Class V: All indices based on length and weight (isometric) showed this class mostly presented a high BC, although SMI and Kn also classified one crocodile with low BC. The BCS showed this class with normal BC, except for one individual with low BC (a different individual than that previously mentioned). All indices indicated one individual of 253 cm as that with the highest BC. We captured other two crocodiles but, due to their large size, the weights could not be obtained. We were therefore only able to calculate the BCS of the first (413 cm), with a BCS score of 3, and the second (441 cm), with a BCS score of 4.

DISCUSSION

K showed a strong relationship with body size, because of the assumption of isometric growth (LeCren, 1951). This produces the bias that smaller classes will present a poorer BC than larger classes. To prevent this, each size class must be analyzed independently (LeCren, 1951). However, this is unnecessary using any of the other indices analyzed; Kn and SMI do not take into account the type of growth, as they disregard the relationship with body size (LeCren, 1951; Cone, 1989; Peig and Green, 2009). On the other hand, BCS is based on morphological characteristics, which are independent of size, eliminating even the need to obtain the corporal measurements. BCS also lets us directly compare our results with those of other studies while, for the other indices, it is necessary to calculate the exponent “b”, which requires both L and W data and it is not always possible to obtain.

This is an advantage of BCS that becomes evident when large crocodiles are captured, as recording the W data can be complicated or may require specialized equipment, with the result that the data of those individuals are not incorporated into calculations. With BCS, only technical experience is required and, while the validation is subjective, experience is not an important factor in BC categorization (Edmonson et al., 1989). However, the possible effects of sexual dimorphism have been not extensively researched and, therefore, require special attention (Platt et al., 2011; Barrios-Quiroz et al., 2012; Warner et al., 2016), although it has been observed that males have a larger head and body than females in some size classes (Barrios-Quiroz et al., 2012). Despite this, no differences in shape per se have been found between males and females, so we assume that this attribute should not affect the BCS assessment. Nevertheless, future research on BCS should explore sexual dimorphism.

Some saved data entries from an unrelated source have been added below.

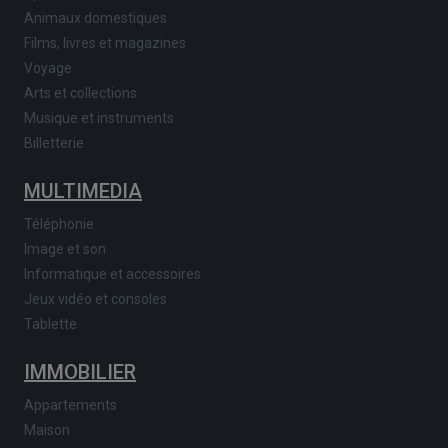
Animaux domestiques
Films, livres et magazines
Voyage
Arts et collections
Musique et instruments
Billetterie
MULTIMEDIA
Téléphonie
Image et son
Informatique et accessoires
Jeux vidéo et consoles
Tablette
IMMOBILIER
Appartements
Maison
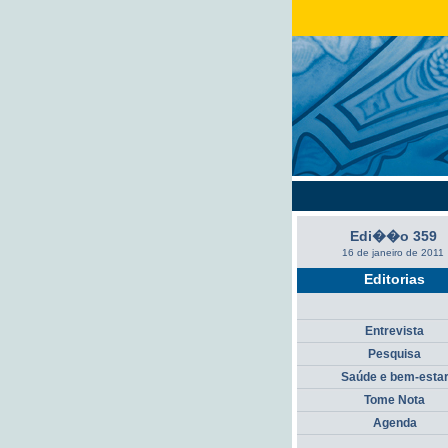
Edi��o 359
16 de janeiro de 2011
Editorias
Entrevista
Pesquisa
Saúde e bem-esta
Tome Nota
Agenda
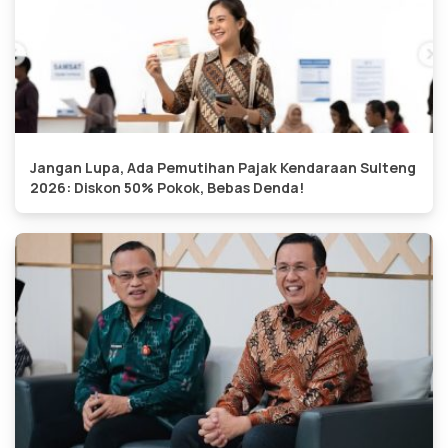
Jangan Lupa, Ada Pemutihan Pajak Kendaraan Sulteng
2026: Diskon 50% Pokok, Bebas Denda!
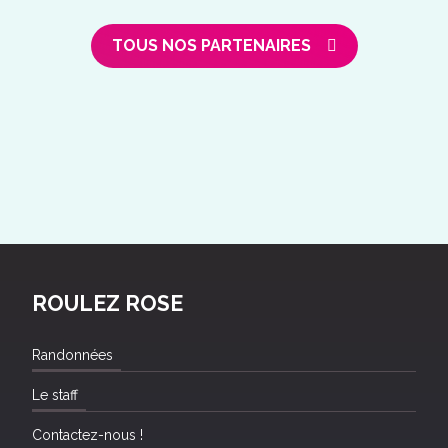
TOUS NOS PARTENAIRES
ROULEZ ROSE
Randonnées
Le staff
Contactez-nous !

The quartile system used to interpret the indexes based on L and W will always produce a quarter of the sample with low BC, one half with normal BC, and the other quarter with high BC. This is redundant if these data are not reinterpreted with a historical context (Mazzotti et al., 2009) or are compared with a direct method (Stevenson and Woods, 2006), which is usually destructive or very complicated to perform (Peig and Green, 2009). BCS is useful for making this comparison because the evaluation is based on regions that are affected by the nutritional situation, giving us a more direct approach. Making this comparison using BCS, we observe that most of the population presents a normal BC, with few individuals with low BC and only one individual with high BC. The results of BCS in class V seem to fit better with the hierarchical relationships of animals in captivity (J. Martínez, pers. comm.): animals with greater BC are dominant, while those of lower BC show submissive behavior. In class II, all of the indices except K present a low BC. In such cases, there should be no doubt regarding the accuracy of classification of the low BC. However, for our class I data, BCS must be used with caution because the results obtained are constant compared to those of the other indices (Fig. 2). This might be due to the variability of W and L in class I or the fact that energy reserves in this class could be found mostly in other body components, such as the body fat or the yolk sac in the newborn (Allsteadt and Lang, 1995). As a result of this and other studies about observations and criticism of the indices based on L and W, we agree with Stevenson and Woods (2006) and suggest that the use of different indices based on more than one paradigm to evaluate BC in the same population will provide results that more closely reflect reality.